Zuneyka Dhisnays Gonzalez arrived in Barranquilla, Colombia in 2015 and began guiding fellow migrants online. Photo: UN Women
Zuneyka Dhisnays Gonzalez. Photo: UN Women/Vannesa Romero

Zuneyka Dhisnays Gonzalez is a 26-year-old mother and Venezuelan migrant to Barranquilla, Colombia. It’s one of the border cities where UN Women is implementing a project funded by USAID, to improve information services for migrants and to mitigate the risks of gender-based violence and sexual exploitation of migrant women. Dhisnays Gonzalez created a social network-based community dubbed “Venezolanos Unidos en Quilla” (Venezuelans united in Barranquilla), to support and guide fellow migrants.
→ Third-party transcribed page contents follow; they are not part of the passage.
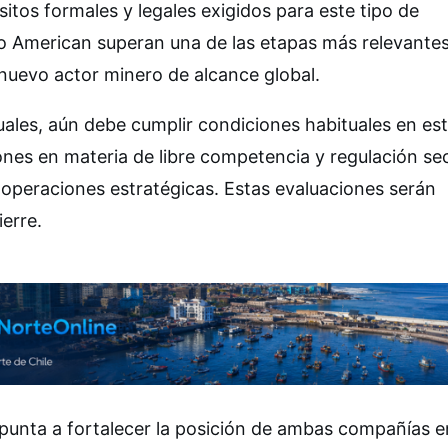
sitos formales y legales exigidos para este tipo de
lo American superan una de las etapas más relevantes
nuevo actor minero de alcance global.
uales, aún debe cumplir condiciones habituales en est
ones en materia de libre competencia y regulación sec
peraciones estratégicas. Estas evaluaciones serán
ierre.
apunta a fortalecer la posición de ambas compañías e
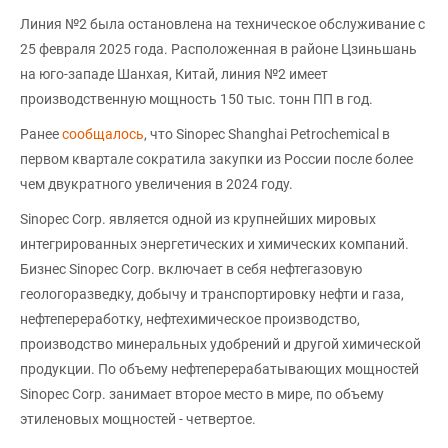
Линия №2 была остановлена на техническое обслуживание с
25 февраля 2025 года. Расположенная в районе Цзиньшань
на юго-западе Шанхая, Китай, линия №2 имеет
производственную мощность 150 тыс. тонн ПП в год.
Ранее
сообщалось
, что Sinopec Shanghai Petrochemical в
первом квартале сократила закупки из России после более
чем двукратного увеличения в 2024 году.
Sinopec Corp. является одной из крупнейших мировых
интегрированных энергетических и химических компаний.
Бизнес Sinopec Corp. включает в себя нефтегазовую
геологоразведку, добычу и транспортировку нефти и газа,
нефтепереработку, нефтехимическое производство,
производство минеральных удобрений и другой химической
продукции. По объему нефтеперерабатывающих мощностей
Sinopec Corp. занимает второе место в мире, по объему
этиленовых мощностей - четвертое.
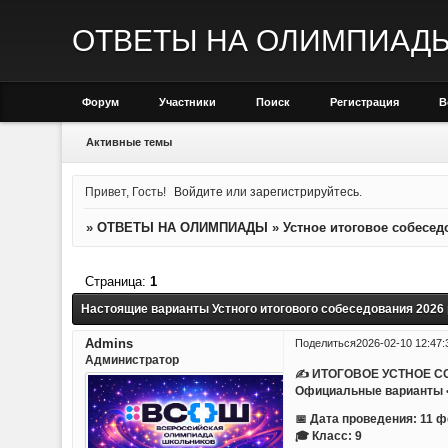
ОТВЕТЫ НА ОЛИМПИАД
Форум
Участники
Поиск
Регистрация
В
Активные темы
Привет, Гость!
Войдите
или
зарегистрируйтесь
.
»
ОТВЕТЫ НА ОЛИМПИАДЫ
»
Устное итоговое собесед
Страница:
1
Настоящие варианты Устного итогового собеседования 2026
Admins
Поделиться
2026-02-10 12:47:
Администратор
✍ ИТОГОВОЕ УСТНОЕ С
Официальные варианты • 
📅 Дата проведения: 11 
🎓 Класс: 9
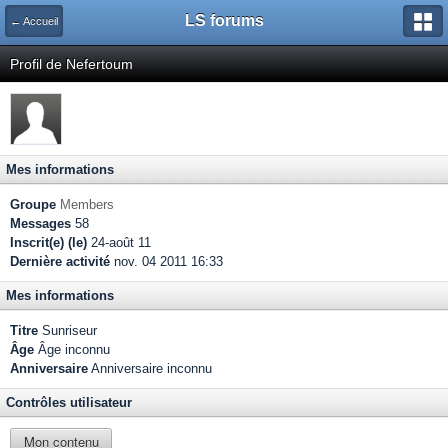
LS forums
← Accueil
Profil de Nefertoum
Mes informations
Groupe
Members
Messages
58
Inscrit(e) (le)
24-août 11
Dernière activité
nov. 04 2011 16:33
Mes informations
Titre
Sunriseur
Âge
Âge inconnu
Anniversaire
Anniversaire inconnu
Contrôles utilisateur
Mon contenu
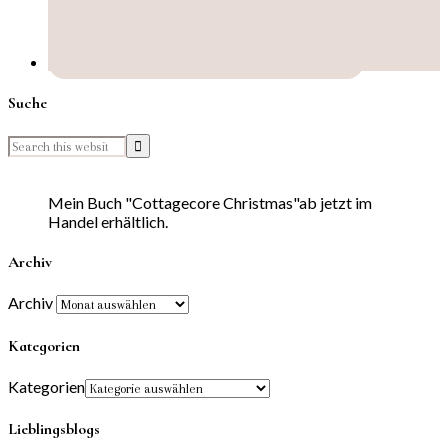
Suche
Mein Buch "Cottagecore Christmas"ab jetzt im
Handel erhältlich.
Archiv
Archiv
Kategorien
Kategorien
Lieblingsblogs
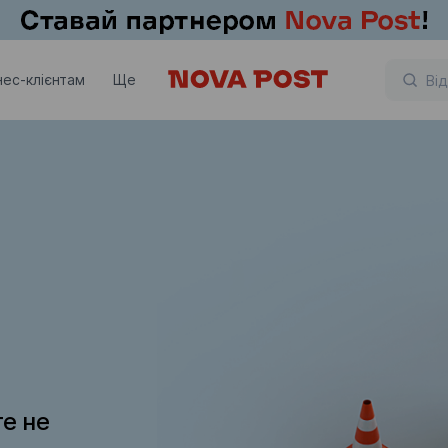
нес-клієнтам
Ще
те не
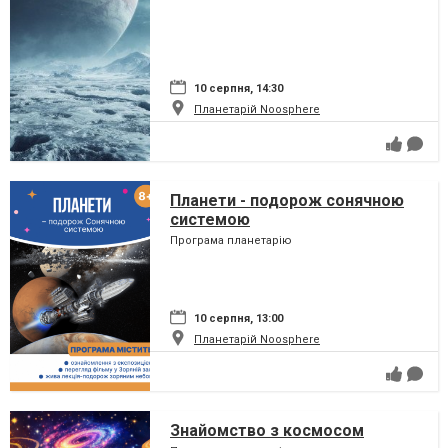
10 серпня, 14:30
Планетарій Noosphere
Планети - подорож сонячною
системою
Програма планетарію
10 серпня, 13:00
Планетарій Noosphere
Знайомство з космосом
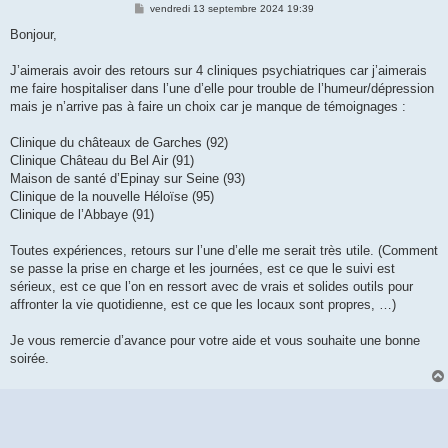
M
vendredi 13 septembre 2024 19:39
e
s
Bonjour,
s
a
g
J’aimerais avoir des retours sur 4 cliniques psychiatriques car j’aimerais
e
me faire hospitaliser dans l’une d’elle pour trouble de l’humeur/dépression
mais je n’arrive pas à faire un choix car je manque de témoignages :
Clinique du châteaux de Garches (92)
Clinique Château du Bel Air (91)
Maison de santé d’Epinay sur Seine (93)
Clinique de la nouvelle Héloïse (95)
Clinique de l’Abbaye (91)
Toutes expériences, retours sur l’une d’elle me serait très utile. (Comment
se passe la prise en charge et les journées, est ce que le suivi est
sérieux, est ce que l’on en ressort avec de vrais et solides outils pour
affronter la vie quotidienne, est ce que les locaux sont propres, …)
Je vous remercie d’avance pour votre aide et vous souhaite une bonne
soirée.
She disseminates relevant information and content via social networks, and by talking to other migrants.

“I lived in Caracas [Venezuela]... I studied, worked [in a bank] from Monday to Friday, and studied at night. I made the decision to leave after I found out I was pregnant, because I saw that diapers and milk were no longer available.I was doing the queues, but you could hardly get anything. When my daughter was born, the difficulties getting food started and we decided to come here [to Colombia in December 2015].

We set up a family business [in Colombia], but it only lasted five months. We had to shut it down, put things up for sale ... They paid us with a check, but the check bounced for lack of funds and we lost most of our savings.
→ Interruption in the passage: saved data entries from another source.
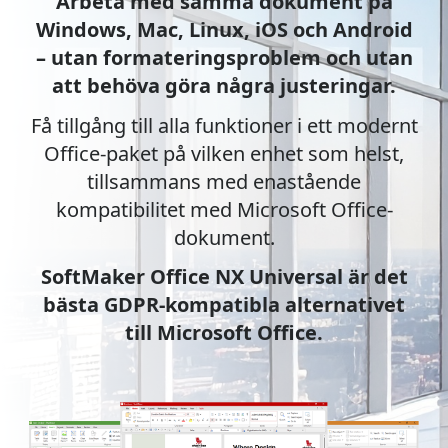
Arbeta med samma dokument på
Windows, Mac, Linux, iOS och Android
– utan formateringsproblem och utan
att behöva göra några justeringar.
Få tillgång till alla funktioner i ett modernt
Office-paket på vilken enhet som helst,
tillsammans med enastående
kompatibilitet med Microsoft Office-
dokument.
SoftMaker Office NX Universal är det
bästa GDPR-kompatibla alternativet
till Microsoft Office.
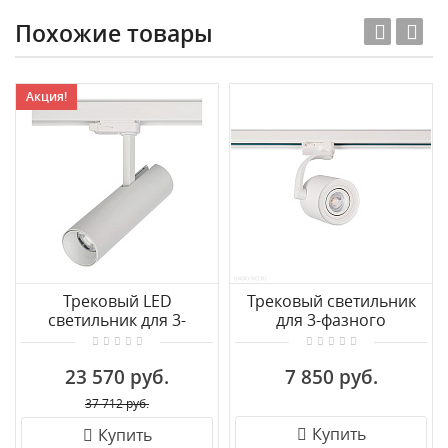
Похожие товары
Акция!
Трековый LED
Трековый светильник
светильник для 3-
для 3-фазного
фазного трека
шинопровода Azzardo
Nowodvorski Milo Led
Bross Arm AZ3500
23 570 руб.
7 850 руб.
8765
37 712 руб.
Купить
Купить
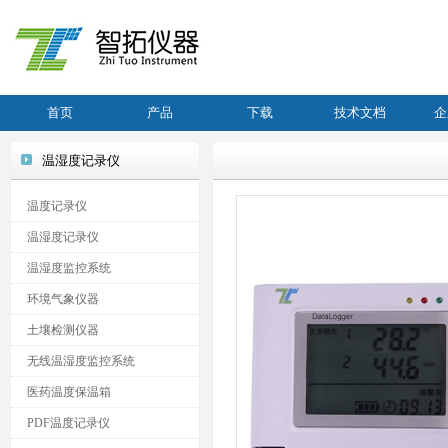
首页
产品
下载
技术文档
企
温湿度记录仪
温度记录仪
温湿度记录仪
温湿度监控系统
环境气象仪器
土壤检测仪器
无线温湿度监控系统
医药温度保温箱
PDF温度记录仪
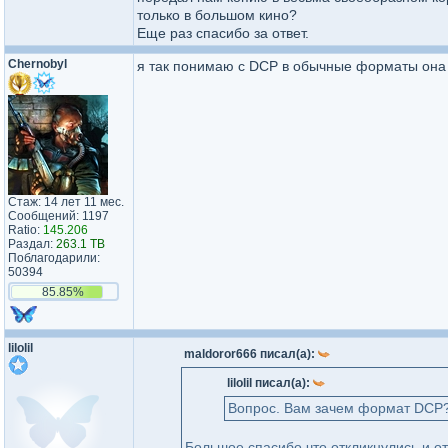
только в большом кино?
Еще раз спасибо за ответ.
Chernobyl
я так понимаю с DCP в обычные форматы она
Стаж: 14 лет 11 мес.
Сообщений: 1197
Ratio:
145.206
Раздал:
263.1 TB
Поблагодарили:
50394
85.85%
lilolil
maldoror666 писал(а):
lilolil писал(а):
Вопрос. Вам зачем формат DCP?
Большое спасибо что откликнулись и от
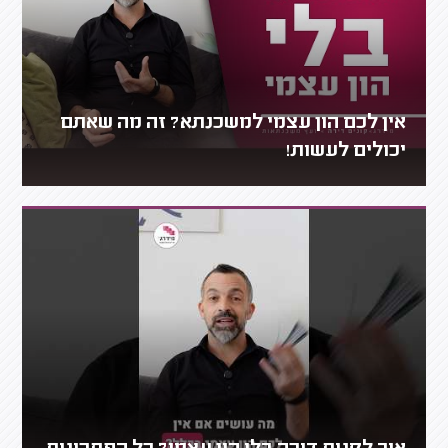
אין לכם הון עצמי למשכנתא? זה מה שאתם
יכולים לעשות!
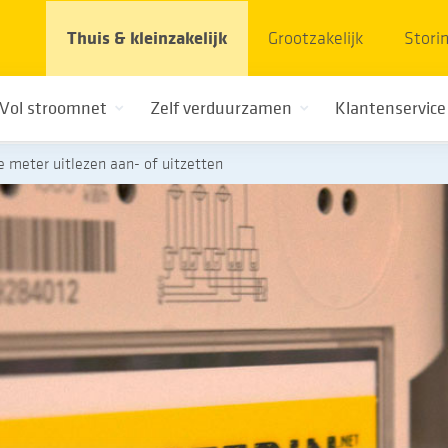
Thuis & kleinzakelijk
Grootzakelijk
Stori
Vol stroomnet
Zelf verduurzamen
Klantenservice
 meter uitlezen aan- of uitzetten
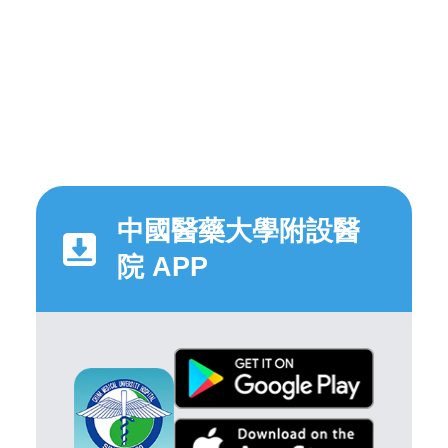
中國醫藥大學附設醫
院 APP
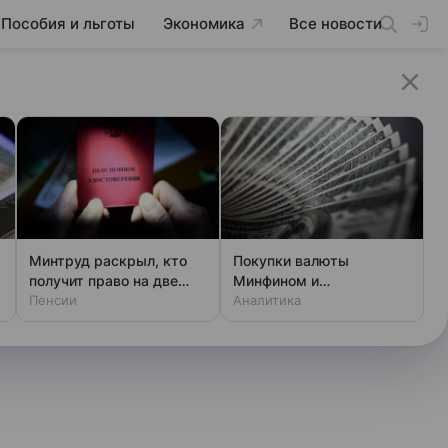
Пособия и льготы
Экономика
Все новости
Минтруд раскрыл, кто
Покупки валюты
получит право на две
Минфином и
пенсии
Пенсии
спекулянтами разогнали
Аналитика
курс до 83 руб./$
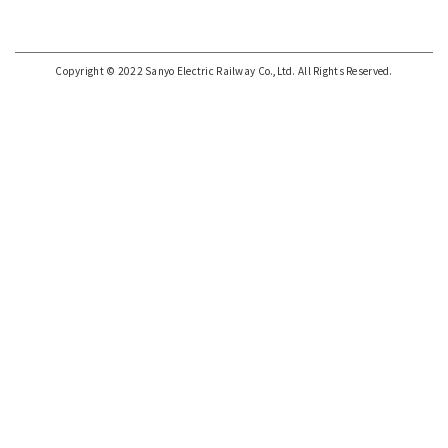
Copyright © 2022 Sanyo Electric Railway Co.,Ltd. All Rights Reserved.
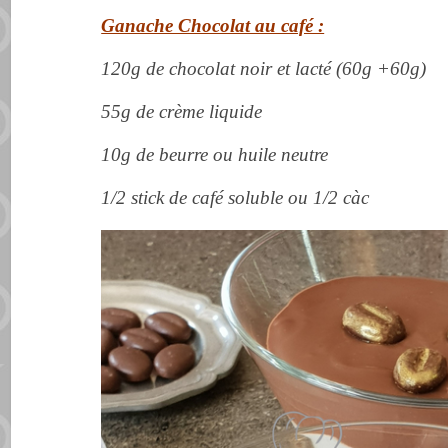
Ganache Chocolat au café :
120g de chocolat noir et lacté (60g +60g)
55g de crème liquide
10g de beurre ou huile neutre
1/2 stick de café soluble ou 1/2 càc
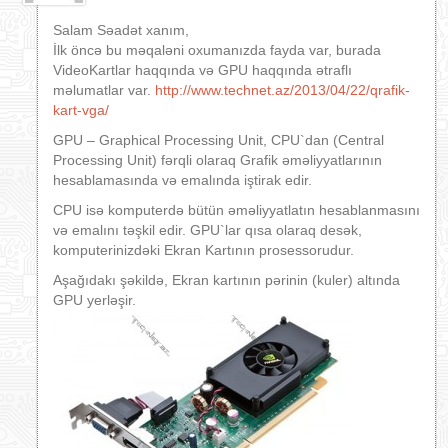
Salam Səadət xanım,
İlk öncə bu məqaləni oxumanızda fayda var, burada
VideoKartlar haqqında və GPU haqqında ətraflı
məlumatlar var.
http://www.technet.az/2013/04/22/qrafik-
kart-vga/
GPU – Graphical Processing Unit, CPU`dan (Central
Processing Unit) fərqli olaraq Grafik əməliyyatlarının
hesablamasında və emalında iştirak edir.
CPU isə komputerdə bütün əməliyyatlatın hesablanmasını
və emalını təşkil edir. GPU`lar qısa olaraq desək,
komputerinizdəki Ekran Kartının prosessorudur.
Aşağıdakı şəkildə, Ekran kartının pərinin (kuler) altında
GPU yerləşir.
When you arrive, you feel lonely. I decided to create this social network to support people. I’ve been an activist for about a year now. In Venezuela I never did anything like this.

There are women who write to me ... They tell me that they’re afraid, that their partners abuse them and they’re afraid to report it because of their irregular immigration status. They don’t think anyone is going to help them. Migrants go through a cycle that affects them emotionally.

I like social work. I feel good helping my people, because I know what it is like to arrive alone in a foreign country. I would like to have a physical space where I can help my compatriots, to be part of the solution. My goal is to legally register ‘Venezuelans United in Quilla’, to continue providing that support.”